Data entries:
....................

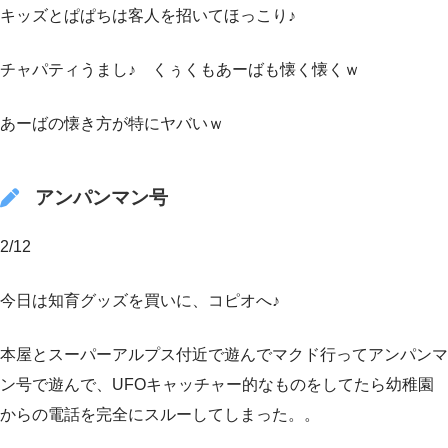
キッズとぱぱちは客人を招いてほっこり♪
チャパティうまし♪ くぅくもあーばも懐く懐くｗ
あーばの懐き方が特にヤバいｗ
アンパンマン号
2/12
今日は知育グッズを買いに、コピオへ♪
本屋とスーパーアルプス付近で遊んでマクド行ってアンパンマ
ン号で遊んで、UFOキャッチャー的なものをしてたら幼稚園
からの電話を完全にスルーしてしまった。。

....................

• Description of the task: Write out the lines of the rows above as a numbered list, leaving out any blank lines. Do not include the pictures in your answer.

• Solution for this task:
1. キッズとぱぱちは客人を招いてほっこり♪
2. チャパティうまし♪ くぅくもあーばも懐く懐くｗ
3. あーばの懐き方が特にヤバいｗ
4. アンパンマン号
5. 2/12
6. 今日は知育グッズを買いに、コピオへ♪
7. 本屋とスーパーアルプス付近で遊んでマクド行ってアンパンマ
8. ン号で遊んで、UFOキャッチャー的なものをしてたら幼稚園
9. からの電話を完全にスルーしてしまった。。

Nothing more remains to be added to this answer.